Lake in Ontario, Canada

McKenzie Lake (lac McKenzie) is a lake in South Algonquin, Nipissing District and Hastings Highlands, Hastings County in Ontario, Canada. It is in the Saint Lawrence River drainage basin, is part of the Madawaska River river system, and lies about 14 km south of the community of Madawaska and a similar distance north of the small town of Maynooth. The settlement of McKenzie Lake is on the north shore of the lake.

McKenzie Lake is about 3.5 km long and 1.1 km wide and lies at an elevation of 395 m. It is roughly L-shaped, with the long axis running south-southwest to north-northeast, and the smaller extension running to about 1.5 km to the south off the western end. The lake is almost entirely in South Algonquin, Nipissing District, except for the southwestern tip, which is in Hastings Highlands, Hastings County, and thus straddles the traditional boundary between northern and southern Ontario, more specifically Nipissing District in Northeastern Ontario and Hastings County in Central Ontario.
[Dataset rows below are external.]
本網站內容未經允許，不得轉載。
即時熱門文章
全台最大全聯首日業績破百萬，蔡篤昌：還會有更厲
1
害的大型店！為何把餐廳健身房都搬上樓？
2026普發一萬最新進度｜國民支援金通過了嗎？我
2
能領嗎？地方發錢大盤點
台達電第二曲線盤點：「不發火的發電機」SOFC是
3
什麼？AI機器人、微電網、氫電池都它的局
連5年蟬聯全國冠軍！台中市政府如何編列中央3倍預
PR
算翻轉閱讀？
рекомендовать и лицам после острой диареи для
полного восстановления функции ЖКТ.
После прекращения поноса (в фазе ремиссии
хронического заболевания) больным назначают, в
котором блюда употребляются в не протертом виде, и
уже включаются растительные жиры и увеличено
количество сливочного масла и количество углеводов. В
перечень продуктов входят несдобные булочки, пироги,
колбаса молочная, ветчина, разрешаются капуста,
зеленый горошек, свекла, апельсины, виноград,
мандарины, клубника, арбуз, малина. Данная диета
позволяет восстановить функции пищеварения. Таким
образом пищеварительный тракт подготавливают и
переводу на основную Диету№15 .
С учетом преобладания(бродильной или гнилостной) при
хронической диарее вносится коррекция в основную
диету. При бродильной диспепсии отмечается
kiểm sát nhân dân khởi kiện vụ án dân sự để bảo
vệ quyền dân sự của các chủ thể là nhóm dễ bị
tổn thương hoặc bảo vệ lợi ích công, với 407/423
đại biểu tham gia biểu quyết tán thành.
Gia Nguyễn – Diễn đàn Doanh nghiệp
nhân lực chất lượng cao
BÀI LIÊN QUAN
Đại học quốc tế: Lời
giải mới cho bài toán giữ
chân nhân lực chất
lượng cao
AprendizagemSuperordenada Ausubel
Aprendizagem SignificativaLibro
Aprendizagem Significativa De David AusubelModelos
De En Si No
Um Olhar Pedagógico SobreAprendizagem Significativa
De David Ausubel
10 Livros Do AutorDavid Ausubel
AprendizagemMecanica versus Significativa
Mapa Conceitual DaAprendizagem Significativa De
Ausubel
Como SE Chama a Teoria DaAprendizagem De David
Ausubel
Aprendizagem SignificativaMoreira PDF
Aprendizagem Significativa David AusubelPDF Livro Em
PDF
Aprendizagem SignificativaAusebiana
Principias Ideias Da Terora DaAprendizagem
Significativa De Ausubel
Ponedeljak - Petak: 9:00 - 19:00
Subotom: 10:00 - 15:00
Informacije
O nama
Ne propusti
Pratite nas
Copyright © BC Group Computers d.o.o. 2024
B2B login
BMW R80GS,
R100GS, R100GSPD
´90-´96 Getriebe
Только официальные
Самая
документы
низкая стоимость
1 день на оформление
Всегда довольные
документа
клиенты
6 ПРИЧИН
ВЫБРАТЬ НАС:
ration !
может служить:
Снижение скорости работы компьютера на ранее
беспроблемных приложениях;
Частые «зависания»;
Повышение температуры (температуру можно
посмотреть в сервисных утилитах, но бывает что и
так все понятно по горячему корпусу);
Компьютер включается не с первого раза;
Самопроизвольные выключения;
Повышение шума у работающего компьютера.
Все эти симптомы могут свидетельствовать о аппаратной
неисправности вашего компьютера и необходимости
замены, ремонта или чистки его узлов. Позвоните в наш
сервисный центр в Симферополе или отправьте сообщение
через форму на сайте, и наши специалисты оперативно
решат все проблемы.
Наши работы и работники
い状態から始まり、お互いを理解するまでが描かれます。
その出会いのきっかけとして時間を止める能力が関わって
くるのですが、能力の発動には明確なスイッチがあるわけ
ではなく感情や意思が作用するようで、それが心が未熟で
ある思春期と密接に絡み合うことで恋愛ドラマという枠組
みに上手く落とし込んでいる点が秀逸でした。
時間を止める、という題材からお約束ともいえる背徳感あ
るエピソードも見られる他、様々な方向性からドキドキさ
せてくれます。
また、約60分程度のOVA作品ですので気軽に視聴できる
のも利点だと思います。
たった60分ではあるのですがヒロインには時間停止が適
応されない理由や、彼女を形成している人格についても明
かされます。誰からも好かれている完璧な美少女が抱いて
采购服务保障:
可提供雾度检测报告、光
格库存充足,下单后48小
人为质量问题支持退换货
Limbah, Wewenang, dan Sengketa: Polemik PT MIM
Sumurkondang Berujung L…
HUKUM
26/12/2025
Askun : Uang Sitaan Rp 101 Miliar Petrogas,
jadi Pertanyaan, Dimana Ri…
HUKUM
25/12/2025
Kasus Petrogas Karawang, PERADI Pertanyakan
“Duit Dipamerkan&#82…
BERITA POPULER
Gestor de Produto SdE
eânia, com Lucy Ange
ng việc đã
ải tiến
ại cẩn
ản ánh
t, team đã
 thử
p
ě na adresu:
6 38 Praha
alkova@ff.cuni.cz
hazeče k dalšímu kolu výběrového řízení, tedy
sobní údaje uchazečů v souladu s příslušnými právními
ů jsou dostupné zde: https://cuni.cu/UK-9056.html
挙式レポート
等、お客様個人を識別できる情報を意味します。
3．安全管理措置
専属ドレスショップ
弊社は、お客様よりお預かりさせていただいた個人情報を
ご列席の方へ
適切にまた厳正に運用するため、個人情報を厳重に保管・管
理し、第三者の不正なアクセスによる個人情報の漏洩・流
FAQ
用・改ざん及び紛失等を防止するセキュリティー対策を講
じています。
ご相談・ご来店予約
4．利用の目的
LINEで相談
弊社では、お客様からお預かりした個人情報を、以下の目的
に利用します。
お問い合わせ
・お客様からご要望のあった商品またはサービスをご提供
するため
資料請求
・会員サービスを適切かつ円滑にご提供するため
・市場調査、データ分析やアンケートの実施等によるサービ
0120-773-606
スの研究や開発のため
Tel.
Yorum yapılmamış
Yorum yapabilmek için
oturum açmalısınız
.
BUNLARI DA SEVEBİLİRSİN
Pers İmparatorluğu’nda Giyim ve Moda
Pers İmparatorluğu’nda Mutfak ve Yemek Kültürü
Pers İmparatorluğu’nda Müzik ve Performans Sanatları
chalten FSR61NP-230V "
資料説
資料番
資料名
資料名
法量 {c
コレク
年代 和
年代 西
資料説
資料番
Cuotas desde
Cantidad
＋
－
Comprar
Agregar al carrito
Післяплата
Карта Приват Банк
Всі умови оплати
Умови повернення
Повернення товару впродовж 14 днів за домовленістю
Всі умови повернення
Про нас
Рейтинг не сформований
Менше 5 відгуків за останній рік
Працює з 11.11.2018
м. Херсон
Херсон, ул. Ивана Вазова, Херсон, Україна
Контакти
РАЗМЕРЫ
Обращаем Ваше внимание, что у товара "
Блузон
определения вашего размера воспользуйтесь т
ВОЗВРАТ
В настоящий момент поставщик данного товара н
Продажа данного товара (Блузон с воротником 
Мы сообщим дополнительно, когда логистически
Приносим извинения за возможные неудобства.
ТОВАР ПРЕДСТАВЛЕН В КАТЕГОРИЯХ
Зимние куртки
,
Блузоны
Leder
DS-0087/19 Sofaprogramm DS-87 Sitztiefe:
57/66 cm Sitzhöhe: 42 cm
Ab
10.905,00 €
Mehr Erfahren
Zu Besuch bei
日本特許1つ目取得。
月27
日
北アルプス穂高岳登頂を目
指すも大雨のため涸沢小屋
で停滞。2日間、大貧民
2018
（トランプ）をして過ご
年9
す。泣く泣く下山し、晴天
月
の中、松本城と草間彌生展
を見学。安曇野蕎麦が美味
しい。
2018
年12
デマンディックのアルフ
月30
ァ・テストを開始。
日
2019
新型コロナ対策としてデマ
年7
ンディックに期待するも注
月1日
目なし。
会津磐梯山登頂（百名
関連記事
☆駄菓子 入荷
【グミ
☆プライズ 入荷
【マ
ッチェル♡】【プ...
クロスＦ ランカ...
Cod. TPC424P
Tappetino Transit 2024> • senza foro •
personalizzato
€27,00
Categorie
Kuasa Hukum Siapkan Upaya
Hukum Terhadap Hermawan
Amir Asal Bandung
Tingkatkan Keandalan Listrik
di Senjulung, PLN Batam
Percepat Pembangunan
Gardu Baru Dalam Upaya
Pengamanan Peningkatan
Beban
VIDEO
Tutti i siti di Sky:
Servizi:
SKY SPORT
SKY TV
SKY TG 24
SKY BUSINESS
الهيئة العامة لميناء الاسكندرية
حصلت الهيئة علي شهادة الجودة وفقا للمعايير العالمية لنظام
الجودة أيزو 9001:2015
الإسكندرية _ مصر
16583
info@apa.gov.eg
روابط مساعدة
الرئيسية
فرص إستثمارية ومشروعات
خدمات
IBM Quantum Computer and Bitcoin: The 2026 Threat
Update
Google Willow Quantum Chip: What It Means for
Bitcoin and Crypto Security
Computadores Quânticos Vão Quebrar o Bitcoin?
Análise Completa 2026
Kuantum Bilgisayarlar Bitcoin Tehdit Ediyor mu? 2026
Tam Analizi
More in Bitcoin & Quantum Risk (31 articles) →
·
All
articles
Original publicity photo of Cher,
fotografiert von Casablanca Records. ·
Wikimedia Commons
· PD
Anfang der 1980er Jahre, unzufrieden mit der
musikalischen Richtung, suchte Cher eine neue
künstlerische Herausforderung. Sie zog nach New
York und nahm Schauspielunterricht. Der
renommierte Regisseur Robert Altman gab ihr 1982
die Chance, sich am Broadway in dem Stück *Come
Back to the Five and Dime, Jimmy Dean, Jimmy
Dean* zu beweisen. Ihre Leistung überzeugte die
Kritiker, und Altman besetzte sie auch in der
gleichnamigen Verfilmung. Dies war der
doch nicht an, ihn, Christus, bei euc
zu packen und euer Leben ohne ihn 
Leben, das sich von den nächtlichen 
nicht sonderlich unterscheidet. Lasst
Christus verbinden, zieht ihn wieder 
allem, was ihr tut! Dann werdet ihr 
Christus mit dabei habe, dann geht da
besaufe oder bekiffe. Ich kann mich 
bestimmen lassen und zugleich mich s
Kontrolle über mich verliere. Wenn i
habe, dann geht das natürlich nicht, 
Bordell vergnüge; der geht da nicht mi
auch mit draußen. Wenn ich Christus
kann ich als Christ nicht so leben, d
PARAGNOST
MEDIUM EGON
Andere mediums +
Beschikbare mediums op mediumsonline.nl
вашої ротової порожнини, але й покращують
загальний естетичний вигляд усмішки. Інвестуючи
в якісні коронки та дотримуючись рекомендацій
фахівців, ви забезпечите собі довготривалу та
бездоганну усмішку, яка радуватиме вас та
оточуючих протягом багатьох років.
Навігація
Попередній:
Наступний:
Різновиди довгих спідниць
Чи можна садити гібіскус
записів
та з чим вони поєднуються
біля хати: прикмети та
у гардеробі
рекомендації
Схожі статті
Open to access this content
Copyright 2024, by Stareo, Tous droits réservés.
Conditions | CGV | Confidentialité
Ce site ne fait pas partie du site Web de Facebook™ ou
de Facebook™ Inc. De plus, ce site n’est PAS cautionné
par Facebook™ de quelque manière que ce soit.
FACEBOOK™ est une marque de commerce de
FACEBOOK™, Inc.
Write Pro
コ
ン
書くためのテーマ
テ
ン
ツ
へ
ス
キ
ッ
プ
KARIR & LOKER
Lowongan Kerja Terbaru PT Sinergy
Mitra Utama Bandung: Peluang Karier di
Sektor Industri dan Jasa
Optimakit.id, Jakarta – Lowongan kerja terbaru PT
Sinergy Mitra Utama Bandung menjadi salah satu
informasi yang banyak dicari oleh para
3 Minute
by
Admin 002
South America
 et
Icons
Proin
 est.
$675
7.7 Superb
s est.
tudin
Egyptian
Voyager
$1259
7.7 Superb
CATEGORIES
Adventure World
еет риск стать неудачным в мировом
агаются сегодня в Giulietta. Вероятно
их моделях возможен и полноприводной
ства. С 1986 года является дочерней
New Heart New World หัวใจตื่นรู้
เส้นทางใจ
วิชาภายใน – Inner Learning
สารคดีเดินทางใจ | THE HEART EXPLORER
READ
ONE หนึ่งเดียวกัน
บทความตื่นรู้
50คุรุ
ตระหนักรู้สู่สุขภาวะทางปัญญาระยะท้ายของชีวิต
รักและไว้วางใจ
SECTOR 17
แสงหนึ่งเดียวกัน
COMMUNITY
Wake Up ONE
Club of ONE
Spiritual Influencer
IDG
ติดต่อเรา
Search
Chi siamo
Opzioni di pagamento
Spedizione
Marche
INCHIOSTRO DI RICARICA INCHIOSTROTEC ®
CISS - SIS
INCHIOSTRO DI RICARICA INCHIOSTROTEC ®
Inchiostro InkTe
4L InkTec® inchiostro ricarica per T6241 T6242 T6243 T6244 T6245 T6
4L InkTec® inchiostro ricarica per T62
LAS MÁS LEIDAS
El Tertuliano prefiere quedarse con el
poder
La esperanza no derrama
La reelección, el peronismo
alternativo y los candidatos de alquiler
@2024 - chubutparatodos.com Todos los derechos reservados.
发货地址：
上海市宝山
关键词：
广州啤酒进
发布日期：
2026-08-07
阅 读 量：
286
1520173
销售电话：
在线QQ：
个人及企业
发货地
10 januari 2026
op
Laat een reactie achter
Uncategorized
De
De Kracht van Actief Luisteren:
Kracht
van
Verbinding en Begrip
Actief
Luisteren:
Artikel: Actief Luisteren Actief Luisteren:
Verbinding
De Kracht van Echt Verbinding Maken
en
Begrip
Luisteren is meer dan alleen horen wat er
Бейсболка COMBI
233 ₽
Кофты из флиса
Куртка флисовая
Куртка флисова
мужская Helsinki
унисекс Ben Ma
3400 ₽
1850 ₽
The primary inflow is Moore Creek at the east, arriving from the direction of Cross Lake, with another unnamed inflow at the west; there are several other secondary unnamed inflows, including one at the south arriving from North Chainy Lake, one at the extreme southern tip of the lake from the direction of Lake St. Peter, and another arriving at the northeast from Turf Lake. The primary outflow, at the northern tip of the lake, is also Moore Creek, which heads north towards Moore Lake, and then flows via the Madawaska River and the Ottawa River to the Saint Lawrence River.

The shore of the southwestern tip of the lake is part of Lake St. Peter Provincial Park, but none of the lake itself.